In January 2018, Abt Associates released the second report from its multi-year evaluation of the Department of Early Education and Care's pre-school expansion grant (PEG), which expands access to high-quality early childhood education in Massachusetts to four-year-old children from low-income families. In Year 2 (the 2016-17 school year), PEG programs demonstrated more teacher access to training and coaching, stronger instructional quality, improved family engagement, and more frequent home visits as compared to Year 1. The reach and intensity of supports for educators and families varied across and within communities.
A May 2018 study conducted by the University of Massachusetts Donahue Institute presents findings on the state of college access and success (CAS) in Boston. Sixty-nine college access programs reported serving more than 38,000 Boston students annually; some of these students were served by multiple programs. CAS programs are successful in their mission to serve students with the highest need. Almost 90% of CAS program participants are from low-income families, nearly three-quarters are or will be first-generation college students, and about three-quarters are Black/African American or Hispanic/Latino. However, the number of college access programs offered by community-based organizations and institutes of higher education varied widely across neighborhoods, ranging from seven in Chinatown to 38 in Dorchester.

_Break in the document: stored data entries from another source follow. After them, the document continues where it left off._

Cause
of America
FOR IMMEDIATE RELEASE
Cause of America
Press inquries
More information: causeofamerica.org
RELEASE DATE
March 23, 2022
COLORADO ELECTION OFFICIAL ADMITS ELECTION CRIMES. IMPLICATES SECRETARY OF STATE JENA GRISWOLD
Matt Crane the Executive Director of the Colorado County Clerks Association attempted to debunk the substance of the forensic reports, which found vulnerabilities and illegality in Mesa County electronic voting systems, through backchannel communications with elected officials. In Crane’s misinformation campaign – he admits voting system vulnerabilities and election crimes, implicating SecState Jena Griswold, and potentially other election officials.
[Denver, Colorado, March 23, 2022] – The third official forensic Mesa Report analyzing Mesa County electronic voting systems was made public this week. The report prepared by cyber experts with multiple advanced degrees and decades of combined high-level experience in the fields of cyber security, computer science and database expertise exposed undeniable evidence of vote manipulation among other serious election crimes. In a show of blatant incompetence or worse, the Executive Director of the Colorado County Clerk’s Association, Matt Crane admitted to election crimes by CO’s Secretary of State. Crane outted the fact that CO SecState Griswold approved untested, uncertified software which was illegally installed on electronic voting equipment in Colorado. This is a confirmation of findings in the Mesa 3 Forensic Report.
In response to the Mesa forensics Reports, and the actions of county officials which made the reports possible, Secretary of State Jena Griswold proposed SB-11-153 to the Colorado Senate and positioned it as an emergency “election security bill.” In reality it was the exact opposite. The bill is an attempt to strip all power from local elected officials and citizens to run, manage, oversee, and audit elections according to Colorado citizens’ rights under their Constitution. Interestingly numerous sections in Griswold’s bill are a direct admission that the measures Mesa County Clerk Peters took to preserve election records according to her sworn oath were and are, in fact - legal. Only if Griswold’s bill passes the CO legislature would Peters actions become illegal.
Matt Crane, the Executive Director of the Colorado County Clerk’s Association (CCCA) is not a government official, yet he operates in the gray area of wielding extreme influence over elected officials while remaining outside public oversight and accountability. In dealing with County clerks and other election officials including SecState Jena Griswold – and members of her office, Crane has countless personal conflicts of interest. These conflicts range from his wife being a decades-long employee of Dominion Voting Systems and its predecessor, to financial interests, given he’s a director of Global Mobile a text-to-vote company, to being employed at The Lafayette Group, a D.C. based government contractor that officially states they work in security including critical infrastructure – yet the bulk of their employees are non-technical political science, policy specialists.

In May 2018, in collaboration with the Boston Foundation, the Rennie Center published a case study analysis of two innovation schools as they underwent rapid school improvement: the Winter Hill Community Innovation School in Somerville and the Paul Revere Innovation School in Revere. Based on interviews and focus groups with students, parents, teachers, administrators, and governing board members at both schools, the report describes the similarities and differences in each school's approach to implementing three common principles: shared leadership, whole child and whole family supports, and individualized instruction.
A July 2018 report from the Massachusetts Budget and Policy Center examines current challenges with the Massachusetts school funding formula. The report finds that the allocation for health insurance and other benefits in the foundation budget in FY 2017 was $1.44 billion below the actual costs borne by school districts, a gap of $1,500 per student across the state. Similarly, the foundation budget amount for special education services was $1.19 billion below actual spending in FY 2017, almost $1,300 less than actual special education spending for each student in Massachusetts. These issues affect all districts and are most acute in lower-income communities.

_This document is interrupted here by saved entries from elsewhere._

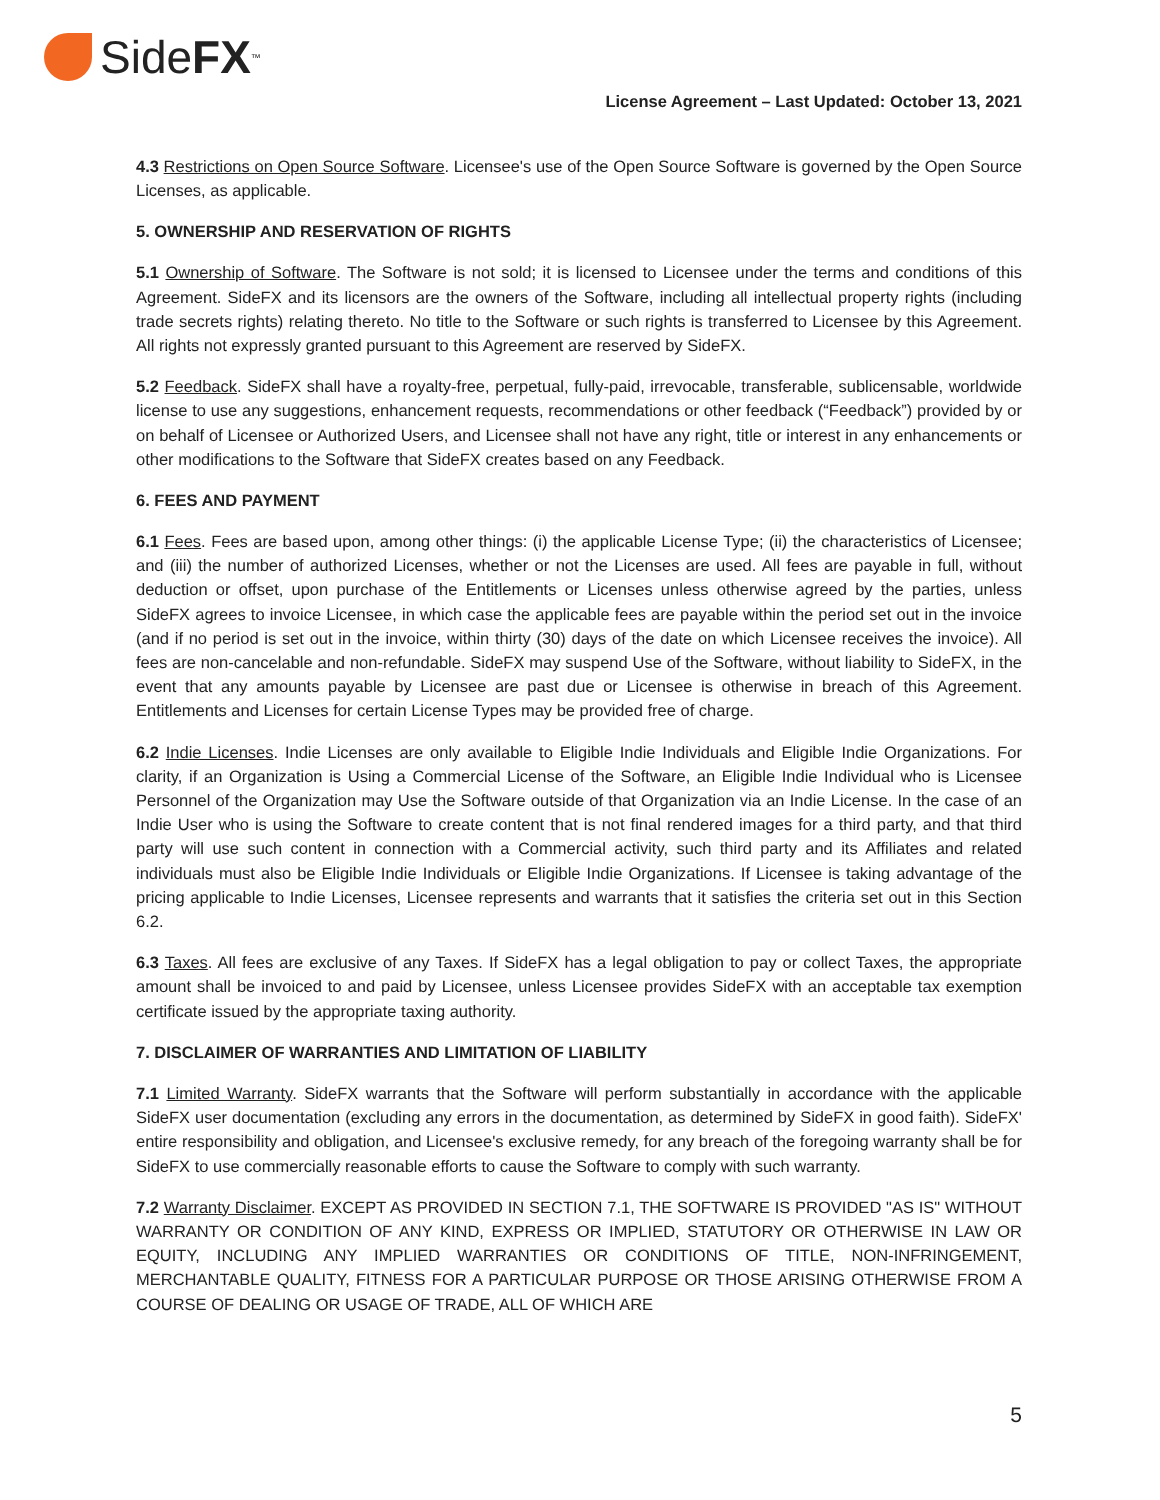Side FX<sup>™</sup>
License Agreement – Last Updated: October 13, 2021
4.3 Restrictions on Open Source Software. Licensee's use of the Open Source Software is governed by the Open Source Licenses, as applicable.
5. OWNERSHIP AND RESERVATION OF RIGHTS
5.1 Ownership of Software. The Software is not sold; it is licensed to Licensee under the terms and conditions of this Agreement. SideFX and its licensors are the owners of the Software, including all intellectual property rights (including trade secrets rights) relating thereto. No title to the Software or such rights is transferred to Licensee by this Agreement. All rights not expressly granted pursuant to this Agreement are reserved by SideFX.
5.2 Feedback. SideFX shall have a royalty-free, perpetual, fully-paid, irrevocable, transferable, sublicensable, worldwide license to use any suggestions, enhancement requests, recommendations or other feedback (“Feedback”) provided by or on behalf of Licensee or Authorized Users, and Licensee shall not have any right, title or interest in any enhancements or other modifications to the Software that SideFX creates based on any Feedback.
6. FEES AND PAYMENT
6.1 Fees. Fees are based upon, among other things: (i) the applicable License Type; (ii) the characteristics of Licensee; and (iii) the number of authorized Licenses, whether or not the Licenses are used. All fees are payable in full, without deduction or offset, upon purchase of the Entitlements or Licenses unless otherwise agreed by the parties, unless SideFX agrees to invoice Licensee, in which case the applicable fees are payable within the period set out in the invoice (and if no period is set out in the invoice, within thirty (30) days of the date on which Licensee receives the invoice). All fees are non-cancelable and non-refundable. SideFX may suspend Use of the Software, without liability to SideFX, in the event that any amounts payable by Licensee are past due or Licensee is otherwise in breach of this Agreement. Entitlements and Licenses for certain License Types may be provided free of charge.
6.2 Indie Licenses. Indie Licenses are only available to Eligible Indie Individuals and Eligible Indie Organizations. For clarity, if an Organization is Using a Commercial License of the Software, an Eligible Indie Individual who is Licensee Personnel of the Organization may Use the Software outside of that Organization via an Indie License. In the case of an Indie User who is using the Software to create content that is not final rendered images for a third party, and that third party will use such content in connection with a Commercial activity, such third party and its Affiliates and related individuals must also be Eligible Indie Individuals or Eligible Indie Organizations. If Licensee is taking advantage of the pricing applicable to Indie Licenses, Licensee represents and warrants that it satisfies the criteria set out in this Section 6.2.
6.3 Taxes. All fees are exclusive of any Taxes. If SideFX has a legal obligation to pay or collect Taxes, the appropriate amount shall be invoiced to and paid by Licensee, unless Licensee provides SideFX with an acceptable tax exemption certificate issued by the appropriate taxing authority.
7. DISCLAIMER OF WARRANTIES AND LIMITATION OF LIABILITY
7.1 Limited Warranty. SideFX warrants that the Software will perform substantially in accordance with the applicable SideFX user documentation (excluding any errors in the documentation, as determined by SideFX in good faith). SideFX' entire responsibility and obligation, and Licensee's exclusive remedy, for any breach of the foregoing warranty shall be for SideFX to use commercially reasonable efforts to cause the Software to comply with such warranty.
7.2 Warranty Disclaimer. EXCEPT AS PROVIDED IN SECTION 7.1, THE SOFTWARE IS PROVIDED "AS IS" WITHOUT WARRANTY OR CONDITION OF ANY KIND, EXPRESS OR IMPLIED, STATUTORY OR OTHERWISE IN LAW OR EQUITY, INCLUDING ANY IMPLIED WARRANTIES OR CONDITIONS OF TITLE, NON-INFRINGEMENT, MERCHANTABLE QUALITY, FITNESS FOR A PARTICULAR PURPOSE OR THOSE ARISING OTHERWISE FROM A COURSE OF DEALING OR USAGE OF TRADE, ALL OF WHICH ARE
5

In July 2018, the Boston Area Research Initiative published a report on the Boston Public School's home-based assignment system (HBAP). Four years after its full implementation in kindergarten and 6th grades, the report found that HBAP did not achieve its goal of increasing access to high quality schools close to home, largely because of the inequitable geographic distribution of quality schools across neighborhoods and racial groups. Some neighborhoods, which are predominantly inhabited by Black and disadvantaged students, had fewer quality schools to choose from and had greater competition for seats in those schools. Students in these neighborhoods were less likely to attend high quality schools and had to travel longer distances to school when they did attend them. While HBAP did shorten commutes overall, the assignment system diminished integration across the city without creating neighborhood schools.